:: Source material ::
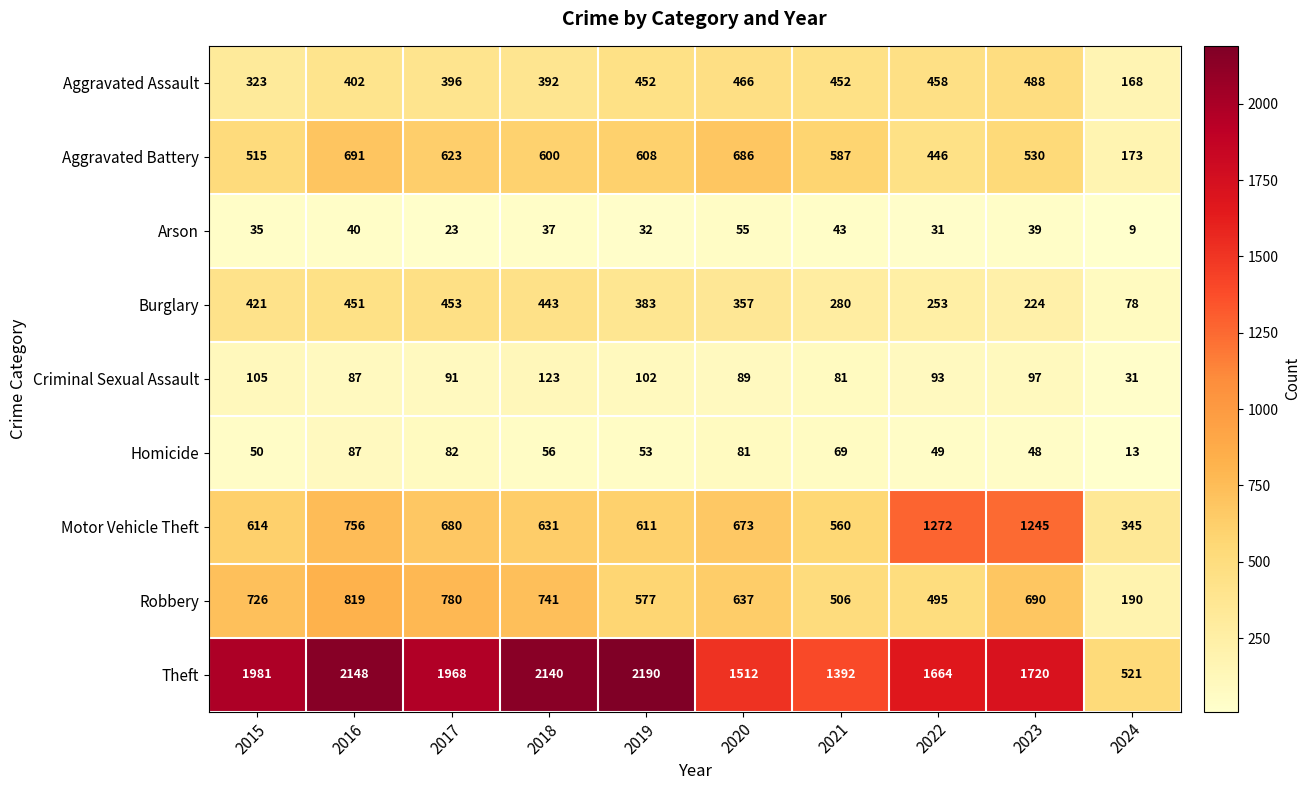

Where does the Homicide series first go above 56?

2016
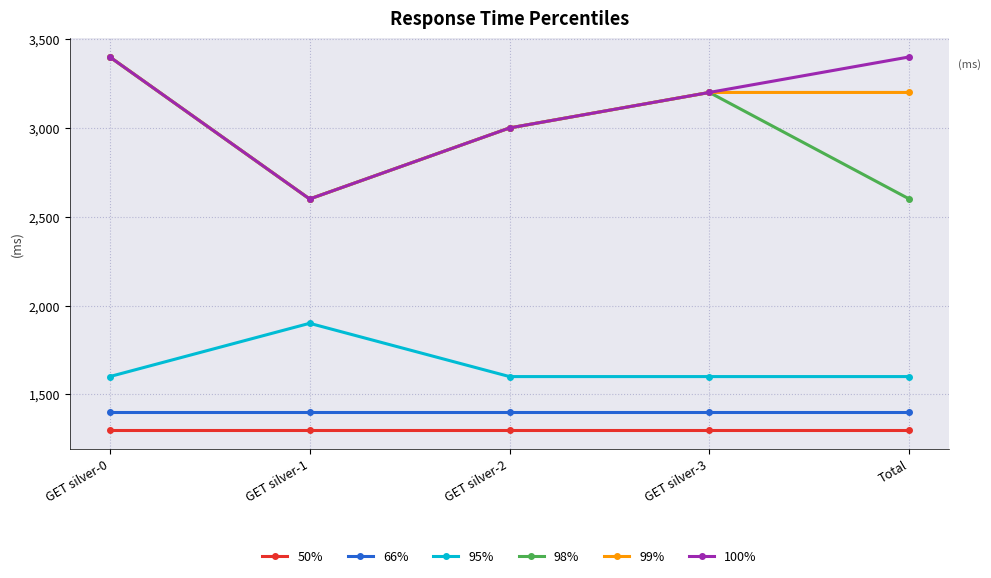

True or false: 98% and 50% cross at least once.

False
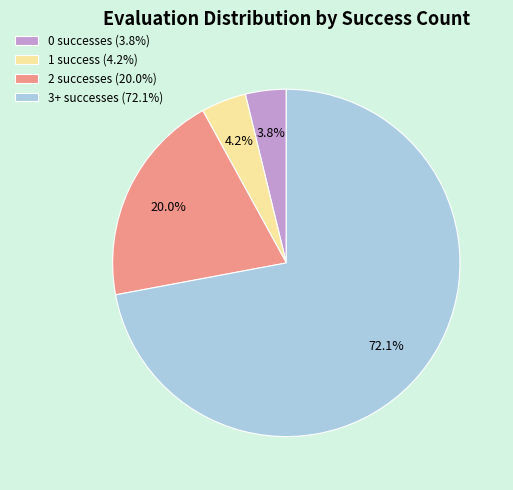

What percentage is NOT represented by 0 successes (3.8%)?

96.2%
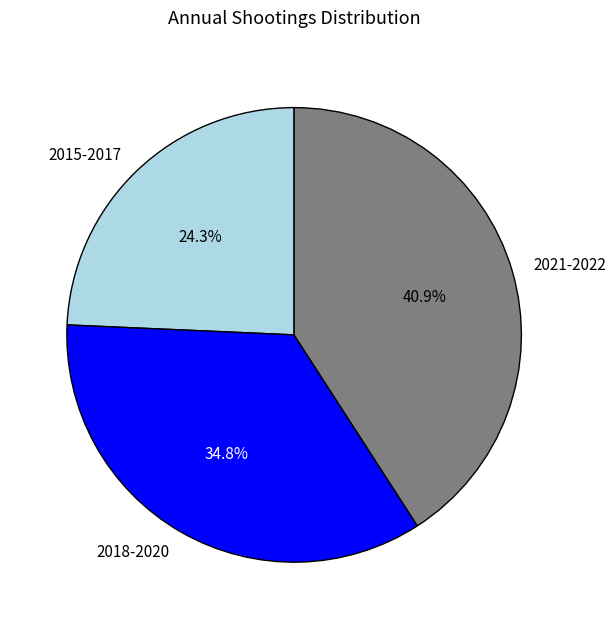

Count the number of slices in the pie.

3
:::
:: Source material ::
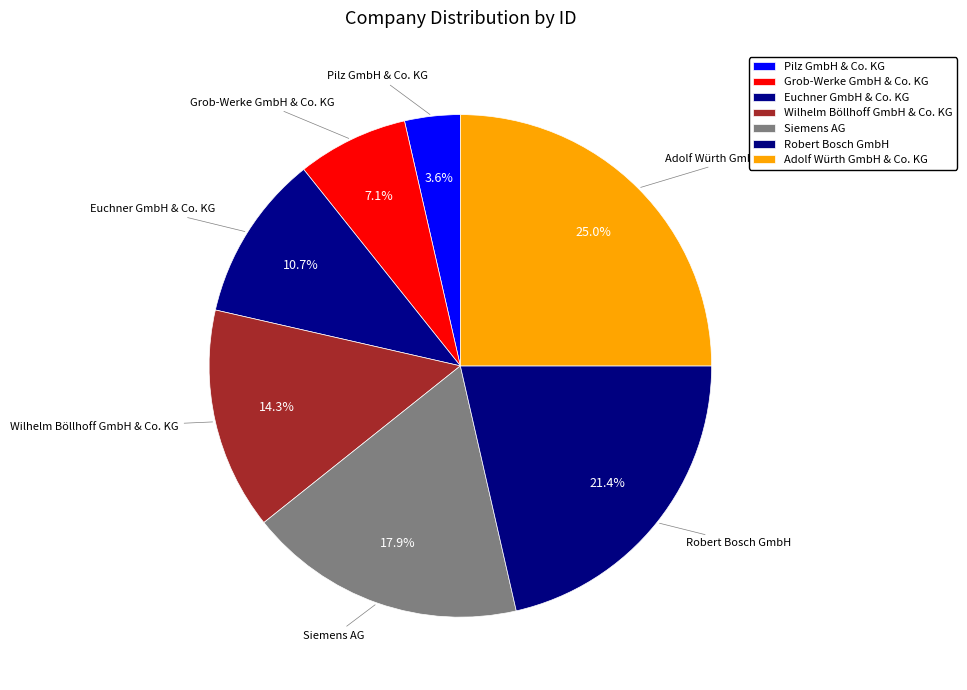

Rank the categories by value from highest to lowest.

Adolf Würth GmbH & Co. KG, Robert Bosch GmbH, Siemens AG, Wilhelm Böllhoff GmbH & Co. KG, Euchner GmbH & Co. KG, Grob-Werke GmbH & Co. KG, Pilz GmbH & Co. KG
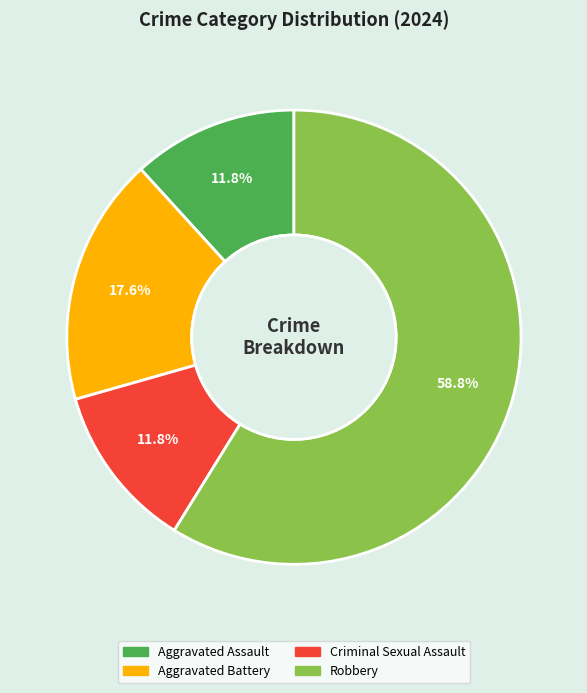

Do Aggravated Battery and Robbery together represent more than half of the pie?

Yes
:::
## Directive
Please gather, word for word, each line of the rows above that contains the word "series".

## Finished exercise
Where does the Homicide series first go above 56?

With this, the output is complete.